Synopsis “Banho Maria”
Carminda Soares and Margarida Montenÿ
Banho Maria takes place in a changing room: a space of transition, preparation, or recovery. Between steam and humidity, two bodies move closer until they lose their contours, like two substances in slow fusion. Inhabited by amplified breathing, reverberation, and prolonged silences, the space becomes a humid architecture between intimacy and exposure, where gestures persist, repeat, and dissolve in a continuous oscillation between symbiosis and collapse.
The changing room becomes a suspended space where bodies slip out of social performance and enter a rawer, more diffuse state.
Notice to the audience: This performance includes moments with high sound levels.
(limited capacity)
Synopsis “Vai e Volta”
Gabriel Cruz and Tiago Pinho
In a space divided by invisible boundaries, two personas coexist side by side, trapped in constant comparison between what they are and what the other appears to possess. Each occupies their own footprint, their own territory, but the desire to reach the other’s space turns into a silent competition marked by envy, rivalry, and the desire for self-overcoming.
Inspired by the world of sports and the tension between rival teams, the duet unfolds through an intense physical language in which the bodies challenge, block, and propel each other.
Synopsis “META”
Ivo Saraiva e Silva and Ricardo Teixeira
META begins with the figure of the artist as an athlete subjected to a continuous regime of performance. Two figures occupy a running track and engage in exercises of effort that transport sport into the field of aesthetic and performative experience.
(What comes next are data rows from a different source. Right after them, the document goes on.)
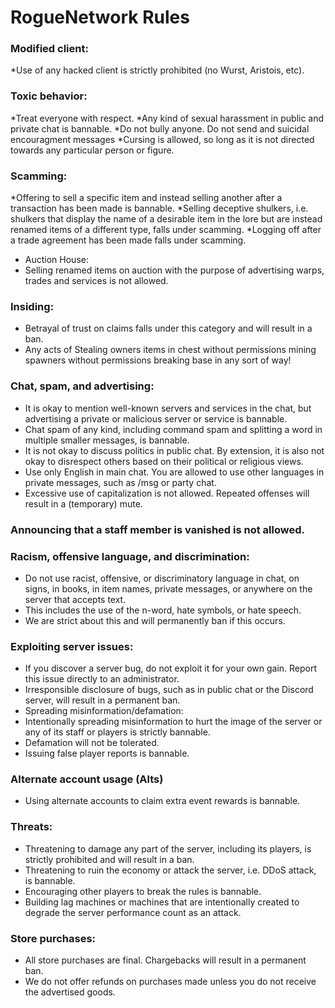 # RogueNetwork Rules


### Modified client:
*Use of any hacked client is strictly prohibited (no Wurst, Aristois, etc).
### Toxic behavior:
*Treat everyone with respect.
*Any kind of sexual harassment in public and private chat is bannable.
*Do not bully anyone. Do not send and suicidal encouragment messages
*Cursing is allowed, so long as it is not directed towards any particular person or figure.
### Scamming:
*Offering to sell a specific item and instead selling another after a transaction has been made is bannable.
*Selling deceptive shulkers, i.e. shulkers that display the name of a desirable item in the lore but are instead renamed items of a different type, falls under   scamming.
*Logging off after a trade agreement has been made falls under scamming.
* Auction House:
* Selling renamed items on auction with the purpose of advertising warps, trades and services is not allowed.
### Insiding:
* Betrayal of trust on claims falls under this category and will result in a ban.
* Any acts of Stealing owners items in chest without permissions mining spawners without permissions breaking base in any sort of way!
### Chat, spam, and advertising:
* It is okay to mention well-known servers and services in the chat, but advertising a private or malicious server or service is bannable.
* Chat spam of any kind, including command spam and splitting a word in multiple smaller messages, is bannable.
* It is not okay to discuss politics in public chat. By extension, it is also not okay to disrespect others based on their political or religious views.
* Use only English in main chat. You are allowed to use other languages in private messages, such as /msg or party chat.
* Excessive use of capitalization is not allowed. Repeated offenses will result in a (temporary) mute.
### Announcing that a staff member is vanished is not allowed.
### Racism, offensive language, and discrimination:
* Do not use racist, offensive, or discriminatory language in chat, on signs, in books, in item names, private messages, or anywhere on the server that accepts text.
* This includes the use of the n-word, hate symbols, or hate speech.
* We are strict about this and will permanently ban if this occurs.
### Exploiting server issues:
* If you discover a server bug, do not exploit it for your own gain. Report this issue directly to an administrator.
* Irresponsible disclosure of bugs, such as in public chat or the Discord server, will result in a permanent ban.
* Spreading misinformation/defamation:
* Intentionally spreading misinformation to hurt the image of the server or any of its staff or players is strictly bannable.
* Defamation will not be tolerated.
* Issuing false player reports is bannable.
### Alternate account usage (Alts)
* Using alternate accounts to claim extra event rewards is bannable.
### Threats:
* Threatening to damage any part of the server, including its players, is strictly prohibited and will result in a ban.
* Threatening to ruin the economy or attack the server, i.e. DDoS attack, is bannable.
* Encouraging other players to break the rules is bannable.
* Building lag machines or machines that are intentionally created to degrade the server performance count as an attack.
### Store purchases:
* All store purchases are final. Chargebacks will result in a permanent ban.
* We do not offer refunds on purchases made unless you do not receive the advertised goods.
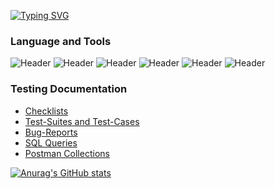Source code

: <a href="https://git.io/typing-svg"><img src="https://readme-typing-svg.herokuapp.com?font=Fira+Code&pause=1000&width=435&lines=Hi+there+%F0%9F%91%8B;I+am+a+beginner+QA+Engineer;Here+are+examples+of+my+work+on+key+skills;I+hope+this+will+interest+you!;%F0%9F%98%89" alt="Typing SVG" /></a>

### Language and Tools

![Header](https://img.shields.io/badge/Postman-808080?style=for-the-badge&logo=postman&logoColor=f76935)
![Header](https://img.shields.io/badge/Github-808080?style=for-the-badge&logo=github&logoColor=8cc4d7)
![Header](https://img.shields.io/badge/SQLite-808080?style=for-the-badge&logo=mysql&logoColor=00618a)
![Header](https://img.shields.io/badge/DevTools-808080?style=for-the-badge&logo=googlechrome&logoColor=2674f2)
![Header](https://img.shields.io/badge/Java-808080?style=for-the-badge&logo=java&logoColor=00618a)
![Header](https://img.shields.io/badge/HTML-808080?style=for-the-badge&logo=HTML&logoColor=00618a)



### Testing Documentation

- [Checklists](https://github.com/EgorHab)
- [Test-Suites and Test-Cases](https://docs.google.com/spreadsheets/d/1Z25WitlAAzbU_lLvRiubaLIQQ15knu9TWYk35KW7OI4/edit?usp=sharing)
- [Bug-Reports](https://github.com/EgorHab)
- [SQL Queries](https://github.com/EgorHab)
- [Postman Collections](https://github.com/EgorHab)


















[![Anurag's GitHub stats](https://github-readme-stats.vercel.app/api?username=EgorHab)](https://github.com/anuraghazra/github-readme-stats)

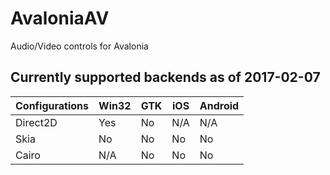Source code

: # AvaloniaAV
Audio/Video controls for Avalonia

## Currently supported backends as of 2017-02-07


Configurations  |Win32 | GTK | iOS | Android |
---------|------|-----|-----|---------
Direct2D | Yes | No | N/A | N/A |
Skia | No | No | No | No |
Cairo | N/A | No | No | No |
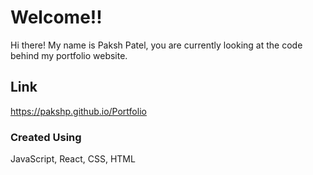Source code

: # Welcome!!
Hi there! My name is Paksh Patel, you are currently looking at the code behind my portfolio website.

## Link
https://pakshp.github.io/Portfolio

### Created Using
JavaScript, React, CSS, HTML

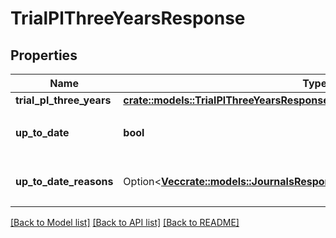 # TrialPlThreeYearsResponse

## Properties

Name | Type | Description | Notes
------------ | ------------- | ------------- | -------------
**trial_pl_three_years** | [**crate::models::TrialPlThreeYearsResponseTrialPlThreeYears**](trialPlThreeYearsResponse_trial_pl_three_years.md) |  | 
**up_to_date** | **bool** | 集計結果が最新かどうか | 
**up_to_date_reasons** | Option<[**Vec<crate::models::JournalsResponseJournalsUpToDateReasonsInner>**](journalsResponse_journals_up_to_date_reasons_inner.md)> | 集計が最新でない場合の要因情報 | [optional]

[[Back to Model list]](../README.md#documentation-for-models) [[Back to API list]](../README.md#documentation-for-api-endpoints) [[Back to README]](../README.md)


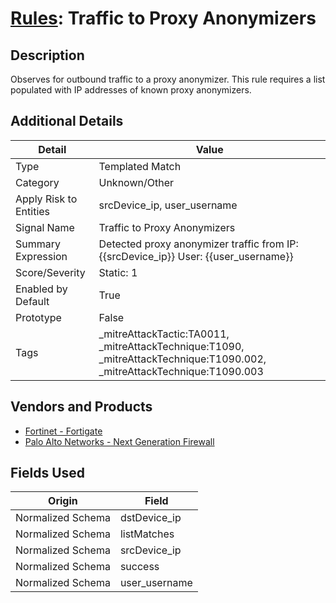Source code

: # [Rules](README.md): Traffic to Proxy Anonymizers

## Description
Observes for outbound traffic to a proxy anonymizer. This rule requires a list populated with IP addresses of known proxy anonymizers.

## Additional Details
|Detail|Value|
|----|----|
|Type|Templated Match|
|Category|Unknown/Other|
|Apply Risk to Entities|srcDevice_ip, user_username|
|Signal Name|Traffic to Proxy Anonymizers|
|Summary Expression|Detected proxy anonymizer traffic from IP: {{srcDevice_ip}}  User: {{user_username}}|
|Score/Severity|Static: 1|
|Enabled by Default|True|
|Prototype|False|
|Tags|_mitreAttackTactic:TA0011, _mitreAttackTechnique:T1090, _mitreAttackTechnique:T1090.002, _mitreAttackTechnique:T1090.003|
## Vendors and Products
- [Fortinet - Fortigate](../products/c57e2c85-4fc1-4fb7-8fa1-dbc5235231ad.md)
- [Palo Alto Networks - Next Generation Firewall](../products/46f5fa2c-1a62-4692-82ad-ed87800a0adb.md)


## Fields Used

|Origin|Field|
|----|----|
|Normalized Schema|dstDevice_ip|
|Normalized Schema|listMatches|
|Normalized Schema|srcDevice_ip|
|Normalized Schema|success|
|Normalized Schema|user_username|


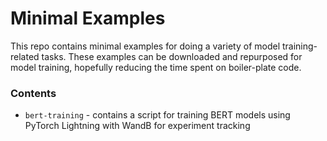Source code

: # Minimal Examples
This repo contains minimal examples for doing a variety of model training-related tasks. These examples can be downloaded and repurposed for model training, hopefully reducing the time spent on boiler-plate code. 

### Contents
- `bert-training` - contains a script for training BERT models using PyTorch Lightning with WandB for experiment tracking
The cult of a healthy and productive body demands constant discipline: muscles, desires, and ego are all trained. Every gesture becomes construction; every action, an attempt to legitimize a presence. Everything is exercise. Everything is performance. Everything is a construction that legitimizes the context.
By exploring the limits of the body itself, META draws close to contemporary logics of self-exploitation, where personal growth becomes intertwined with mechanisms of productivity and control. The track thus becomes a space of repetition, resistance, and wear, where relentless movement reveals both a pursuit of power and the impossibility of stepping out of the race.